SOURCE PASSAGE:
GiS Spotlight: Ms. Briana Brown, 2017 Constellation Award - Southwest Region
The Constellation Award celebrates an educational institution’s collective enthusiasm for science and space. The five awards are given to the educational institution with the highest number of submissions from each of the major US geographic regions. Ms. Briana Brown of Baylor College of Medicine Academy at Ryan Middle School in Houston, Texas is the 2017 Constellation Award winner for the Southwest region. We asked Ms. Brown a few questions about her Genes in Space experience.
Tell us a little bit about yourself and your school.
My name is Ms. Briana Brown and I am a first year teacher at Baylor College of Medicine Academy at Ryan Middle School . We are located in the Third Ward area of Houston, Texas. Our community is very diverse, our school is Title I and open-enrollment, giving students across the Houston area the opportunity to engage in a phenomenal health science, magnet, and middle school experience. I have the privilege of teaching both 6th grade Neuroscience and 8th grade Biotechnology/ Bioengineering.

INFORMATION SUPPLIED:
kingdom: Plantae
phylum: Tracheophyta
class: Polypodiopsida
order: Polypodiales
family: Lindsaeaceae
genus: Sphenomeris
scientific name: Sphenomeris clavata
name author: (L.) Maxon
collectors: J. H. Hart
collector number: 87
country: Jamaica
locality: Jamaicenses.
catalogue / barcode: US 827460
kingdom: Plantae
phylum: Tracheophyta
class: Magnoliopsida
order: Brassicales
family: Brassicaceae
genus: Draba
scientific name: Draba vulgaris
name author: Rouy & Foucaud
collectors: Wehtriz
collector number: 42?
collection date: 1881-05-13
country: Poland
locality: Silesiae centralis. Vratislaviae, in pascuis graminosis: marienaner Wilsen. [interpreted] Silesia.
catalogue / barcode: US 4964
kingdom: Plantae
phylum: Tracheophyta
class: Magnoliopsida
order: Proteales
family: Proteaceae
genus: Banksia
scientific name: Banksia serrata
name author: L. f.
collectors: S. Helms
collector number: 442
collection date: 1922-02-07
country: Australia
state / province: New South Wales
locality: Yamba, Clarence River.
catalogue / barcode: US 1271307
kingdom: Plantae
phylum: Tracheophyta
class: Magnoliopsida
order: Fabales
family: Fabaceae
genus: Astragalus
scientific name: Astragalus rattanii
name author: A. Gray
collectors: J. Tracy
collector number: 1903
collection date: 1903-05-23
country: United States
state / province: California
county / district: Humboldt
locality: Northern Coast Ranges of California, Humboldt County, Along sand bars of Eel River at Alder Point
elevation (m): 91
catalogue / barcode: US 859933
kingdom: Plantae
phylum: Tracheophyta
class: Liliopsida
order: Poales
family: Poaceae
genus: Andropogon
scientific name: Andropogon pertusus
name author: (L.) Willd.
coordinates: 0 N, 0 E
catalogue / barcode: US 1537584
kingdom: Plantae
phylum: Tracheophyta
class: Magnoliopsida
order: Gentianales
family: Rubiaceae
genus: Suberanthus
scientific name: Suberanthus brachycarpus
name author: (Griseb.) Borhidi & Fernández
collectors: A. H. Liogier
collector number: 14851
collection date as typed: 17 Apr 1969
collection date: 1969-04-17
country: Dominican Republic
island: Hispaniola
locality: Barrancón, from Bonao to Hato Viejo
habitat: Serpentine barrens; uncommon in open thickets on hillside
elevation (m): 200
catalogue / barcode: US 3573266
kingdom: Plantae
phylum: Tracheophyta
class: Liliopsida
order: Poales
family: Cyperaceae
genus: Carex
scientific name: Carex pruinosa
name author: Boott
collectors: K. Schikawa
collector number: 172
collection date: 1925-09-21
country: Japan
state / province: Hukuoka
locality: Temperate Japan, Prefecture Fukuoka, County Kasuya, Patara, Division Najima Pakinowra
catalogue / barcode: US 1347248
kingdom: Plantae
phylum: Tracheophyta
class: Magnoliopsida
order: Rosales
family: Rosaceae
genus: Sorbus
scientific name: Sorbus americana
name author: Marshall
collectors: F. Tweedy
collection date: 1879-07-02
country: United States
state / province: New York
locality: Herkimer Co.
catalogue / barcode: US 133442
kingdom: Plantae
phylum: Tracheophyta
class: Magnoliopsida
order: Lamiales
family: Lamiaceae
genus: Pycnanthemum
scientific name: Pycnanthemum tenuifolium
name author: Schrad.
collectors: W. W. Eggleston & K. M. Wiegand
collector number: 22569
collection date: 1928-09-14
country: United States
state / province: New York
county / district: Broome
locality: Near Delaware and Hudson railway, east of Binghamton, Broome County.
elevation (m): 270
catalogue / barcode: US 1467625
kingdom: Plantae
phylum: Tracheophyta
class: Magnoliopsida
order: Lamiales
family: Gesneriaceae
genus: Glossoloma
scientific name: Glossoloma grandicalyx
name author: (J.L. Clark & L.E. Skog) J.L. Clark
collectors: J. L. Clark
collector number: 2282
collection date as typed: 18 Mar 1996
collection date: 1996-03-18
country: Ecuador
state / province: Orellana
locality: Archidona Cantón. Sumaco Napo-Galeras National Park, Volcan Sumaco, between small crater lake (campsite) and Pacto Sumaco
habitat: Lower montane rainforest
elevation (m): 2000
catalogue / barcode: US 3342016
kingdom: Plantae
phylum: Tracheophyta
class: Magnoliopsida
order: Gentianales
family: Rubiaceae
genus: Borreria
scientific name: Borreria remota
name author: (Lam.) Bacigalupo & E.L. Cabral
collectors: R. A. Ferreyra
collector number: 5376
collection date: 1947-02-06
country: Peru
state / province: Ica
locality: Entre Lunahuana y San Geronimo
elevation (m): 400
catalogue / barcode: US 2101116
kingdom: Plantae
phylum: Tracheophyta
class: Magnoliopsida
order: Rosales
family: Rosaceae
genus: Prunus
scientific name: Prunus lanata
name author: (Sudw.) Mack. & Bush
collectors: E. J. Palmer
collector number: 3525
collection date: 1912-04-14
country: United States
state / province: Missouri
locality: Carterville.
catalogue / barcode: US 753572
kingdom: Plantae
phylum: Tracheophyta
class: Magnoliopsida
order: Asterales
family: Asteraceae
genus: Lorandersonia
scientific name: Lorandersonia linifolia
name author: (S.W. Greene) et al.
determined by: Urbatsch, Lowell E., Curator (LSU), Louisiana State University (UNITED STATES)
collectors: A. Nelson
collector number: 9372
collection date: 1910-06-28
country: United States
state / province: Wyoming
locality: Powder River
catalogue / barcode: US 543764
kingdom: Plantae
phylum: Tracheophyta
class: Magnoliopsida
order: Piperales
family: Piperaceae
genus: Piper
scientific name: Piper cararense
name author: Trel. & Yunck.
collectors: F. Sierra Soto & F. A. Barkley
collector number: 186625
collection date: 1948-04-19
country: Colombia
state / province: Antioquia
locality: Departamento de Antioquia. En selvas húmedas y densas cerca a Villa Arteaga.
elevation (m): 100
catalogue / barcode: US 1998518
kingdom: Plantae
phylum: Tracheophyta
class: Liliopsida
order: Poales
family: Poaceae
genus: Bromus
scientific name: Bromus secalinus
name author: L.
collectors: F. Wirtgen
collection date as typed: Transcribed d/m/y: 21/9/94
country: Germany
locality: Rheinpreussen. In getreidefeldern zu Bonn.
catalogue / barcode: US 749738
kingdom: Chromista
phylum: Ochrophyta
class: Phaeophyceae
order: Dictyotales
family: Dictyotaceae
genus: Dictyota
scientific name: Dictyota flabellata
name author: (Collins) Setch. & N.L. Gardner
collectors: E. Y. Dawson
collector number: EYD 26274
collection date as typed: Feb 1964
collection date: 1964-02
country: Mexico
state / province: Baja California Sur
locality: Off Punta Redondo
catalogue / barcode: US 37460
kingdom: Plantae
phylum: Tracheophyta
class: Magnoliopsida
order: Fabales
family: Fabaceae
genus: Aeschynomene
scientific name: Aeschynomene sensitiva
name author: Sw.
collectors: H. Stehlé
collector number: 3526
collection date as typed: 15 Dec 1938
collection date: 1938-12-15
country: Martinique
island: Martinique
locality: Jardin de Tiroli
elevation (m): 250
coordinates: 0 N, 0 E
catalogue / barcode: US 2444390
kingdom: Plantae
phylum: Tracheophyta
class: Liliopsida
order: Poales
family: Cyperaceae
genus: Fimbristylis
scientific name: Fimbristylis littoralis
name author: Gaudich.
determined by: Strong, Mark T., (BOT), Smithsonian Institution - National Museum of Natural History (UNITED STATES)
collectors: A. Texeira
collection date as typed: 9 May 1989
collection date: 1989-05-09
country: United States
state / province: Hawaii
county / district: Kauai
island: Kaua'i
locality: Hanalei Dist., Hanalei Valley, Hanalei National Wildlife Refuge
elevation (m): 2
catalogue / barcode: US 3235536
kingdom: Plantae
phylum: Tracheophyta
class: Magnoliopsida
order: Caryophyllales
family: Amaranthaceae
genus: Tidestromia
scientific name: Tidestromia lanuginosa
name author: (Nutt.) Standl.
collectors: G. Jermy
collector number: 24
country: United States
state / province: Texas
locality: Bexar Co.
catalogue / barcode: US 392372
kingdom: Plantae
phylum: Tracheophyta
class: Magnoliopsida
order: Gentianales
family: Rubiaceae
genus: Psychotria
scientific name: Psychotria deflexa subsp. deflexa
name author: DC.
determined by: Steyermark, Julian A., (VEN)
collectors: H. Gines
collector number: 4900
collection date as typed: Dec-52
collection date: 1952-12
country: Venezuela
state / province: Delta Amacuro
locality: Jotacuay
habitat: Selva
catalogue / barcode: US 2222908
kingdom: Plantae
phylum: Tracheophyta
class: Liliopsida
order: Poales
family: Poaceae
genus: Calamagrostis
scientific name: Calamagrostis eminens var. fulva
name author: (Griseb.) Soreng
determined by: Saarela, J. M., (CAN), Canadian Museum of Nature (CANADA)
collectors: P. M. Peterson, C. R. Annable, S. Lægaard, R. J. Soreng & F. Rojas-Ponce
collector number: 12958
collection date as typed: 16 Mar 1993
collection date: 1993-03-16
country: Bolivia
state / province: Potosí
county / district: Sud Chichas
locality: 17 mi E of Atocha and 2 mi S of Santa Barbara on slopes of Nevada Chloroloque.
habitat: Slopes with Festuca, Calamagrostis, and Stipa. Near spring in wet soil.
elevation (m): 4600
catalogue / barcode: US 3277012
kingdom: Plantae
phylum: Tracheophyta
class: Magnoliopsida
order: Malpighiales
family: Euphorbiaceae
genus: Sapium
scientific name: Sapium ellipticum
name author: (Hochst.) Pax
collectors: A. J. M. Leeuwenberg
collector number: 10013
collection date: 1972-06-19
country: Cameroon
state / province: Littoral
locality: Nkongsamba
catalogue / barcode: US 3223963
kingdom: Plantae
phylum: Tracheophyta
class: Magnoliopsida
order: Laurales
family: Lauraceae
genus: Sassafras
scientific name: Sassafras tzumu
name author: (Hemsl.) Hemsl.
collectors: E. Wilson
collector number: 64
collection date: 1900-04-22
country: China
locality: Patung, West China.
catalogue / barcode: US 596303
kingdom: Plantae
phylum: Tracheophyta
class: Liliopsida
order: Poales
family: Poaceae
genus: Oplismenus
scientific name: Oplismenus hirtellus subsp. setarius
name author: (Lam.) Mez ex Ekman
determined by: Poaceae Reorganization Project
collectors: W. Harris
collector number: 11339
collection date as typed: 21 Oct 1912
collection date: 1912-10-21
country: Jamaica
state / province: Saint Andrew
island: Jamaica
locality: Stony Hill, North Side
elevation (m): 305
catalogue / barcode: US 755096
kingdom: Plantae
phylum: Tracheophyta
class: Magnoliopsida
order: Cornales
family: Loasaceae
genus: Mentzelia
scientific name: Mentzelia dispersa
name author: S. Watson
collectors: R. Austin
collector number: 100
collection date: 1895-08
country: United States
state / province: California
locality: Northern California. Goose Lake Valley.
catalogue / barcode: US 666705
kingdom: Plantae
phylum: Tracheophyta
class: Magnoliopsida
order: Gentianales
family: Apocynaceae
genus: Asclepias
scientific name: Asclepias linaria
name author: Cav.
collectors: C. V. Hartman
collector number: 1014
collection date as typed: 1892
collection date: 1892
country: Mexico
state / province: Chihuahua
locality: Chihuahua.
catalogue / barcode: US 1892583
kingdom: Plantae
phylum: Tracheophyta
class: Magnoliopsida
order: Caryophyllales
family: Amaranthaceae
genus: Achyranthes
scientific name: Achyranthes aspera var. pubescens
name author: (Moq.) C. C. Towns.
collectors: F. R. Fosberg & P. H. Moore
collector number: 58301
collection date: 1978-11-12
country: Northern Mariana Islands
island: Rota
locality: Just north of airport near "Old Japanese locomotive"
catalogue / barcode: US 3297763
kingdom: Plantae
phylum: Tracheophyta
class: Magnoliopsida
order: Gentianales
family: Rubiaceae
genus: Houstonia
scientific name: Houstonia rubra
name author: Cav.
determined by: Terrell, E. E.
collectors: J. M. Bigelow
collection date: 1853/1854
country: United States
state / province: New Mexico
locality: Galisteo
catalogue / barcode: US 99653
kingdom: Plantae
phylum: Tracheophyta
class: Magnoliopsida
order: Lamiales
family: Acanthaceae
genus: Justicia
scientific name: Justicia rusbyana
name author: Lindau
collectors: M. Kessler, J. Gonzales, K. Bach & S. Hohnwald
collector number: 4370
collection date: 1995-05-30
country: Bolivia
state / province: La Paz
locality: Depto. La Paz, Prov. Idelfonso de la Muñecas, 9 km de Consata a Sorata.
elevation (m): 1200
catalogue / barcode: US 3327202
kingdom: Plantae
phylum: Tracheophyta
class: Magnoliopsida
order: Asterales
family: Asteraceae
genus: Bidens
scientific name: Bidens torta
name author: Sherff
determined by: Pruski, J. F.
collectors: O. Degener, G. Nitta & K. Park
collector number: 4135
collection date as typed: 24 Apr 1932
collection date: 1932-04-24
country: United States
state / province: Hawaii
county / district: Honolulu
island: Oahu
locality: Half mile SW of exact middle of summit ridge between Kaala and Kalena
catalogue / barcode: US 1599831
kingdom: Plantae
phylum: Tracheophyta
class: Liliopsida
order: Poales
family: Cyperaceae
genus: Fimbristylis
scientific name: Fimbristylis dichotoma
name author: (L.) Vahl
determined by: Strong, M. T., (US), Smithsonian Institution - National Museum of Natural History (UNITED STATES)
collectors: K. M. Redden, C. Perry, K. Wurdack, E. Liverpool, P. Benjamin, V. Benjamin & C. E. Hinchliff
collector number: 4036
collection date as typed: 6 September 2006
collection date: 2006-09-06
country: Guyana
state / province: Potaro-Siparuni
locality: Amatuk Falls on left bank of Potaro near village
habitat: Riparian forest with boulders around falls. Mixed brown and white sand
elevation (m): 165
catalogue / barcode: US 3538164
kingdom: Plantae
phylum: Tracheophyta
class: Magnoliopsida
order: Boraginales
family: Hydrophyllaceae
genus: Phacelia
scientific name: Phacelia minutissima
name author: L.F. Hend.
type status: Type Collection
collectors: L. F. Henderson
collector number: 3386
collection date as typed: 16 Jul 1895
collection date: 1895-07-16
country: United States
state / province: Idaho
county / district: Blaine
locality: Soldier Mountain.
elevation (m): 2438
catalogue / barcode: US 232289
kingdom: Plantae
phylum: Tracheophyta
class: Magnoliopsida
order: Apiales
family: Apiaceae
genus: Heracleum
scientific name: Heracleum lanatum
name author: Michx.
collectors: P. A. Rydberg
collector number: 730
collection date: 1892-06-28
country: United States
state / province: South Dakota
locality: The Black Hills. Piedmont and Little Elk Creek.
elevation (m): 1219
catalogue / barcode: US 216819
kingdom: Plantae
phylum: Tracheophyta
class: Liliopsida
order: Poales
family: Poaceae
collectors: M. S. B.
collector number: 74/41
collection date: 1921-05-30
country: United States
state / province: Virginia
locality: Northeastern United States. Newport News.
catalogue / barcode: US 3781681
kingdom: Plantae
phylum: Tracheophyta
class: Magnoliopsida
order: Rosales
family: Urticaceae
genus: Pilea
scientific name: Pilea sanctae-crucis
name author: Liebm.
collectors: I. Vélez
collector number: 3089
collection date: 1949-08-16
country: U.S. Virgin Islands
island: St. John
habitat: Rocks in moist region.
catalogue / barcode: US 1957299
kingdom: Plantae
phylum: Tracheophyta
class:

TASK TO CARRY OUT: Reproduce the passage from the Constellation Award spotlight word for word, starting at "GiS Spotlight: Ms." and ending at "in Space experience.".

REPLY TO THE TASK:
GiS Spotlight: Ms. Briana Brown, 2017 Constellation Award - Southwest Region
The Constellation Award celebrates an educational institution’s collective enthusiasm for science and space. The five awards are given to the educational institution with the highest number of submissions from each of the major US geographic regions. Ms. Briana Brown of Baylor College of Medicine Academy at Ryan Middle School in Houston, Texas is the 2017 Constellation Award winner for the Southwest region. We asked Ms. Brown a few questions about her Genes in Space experience.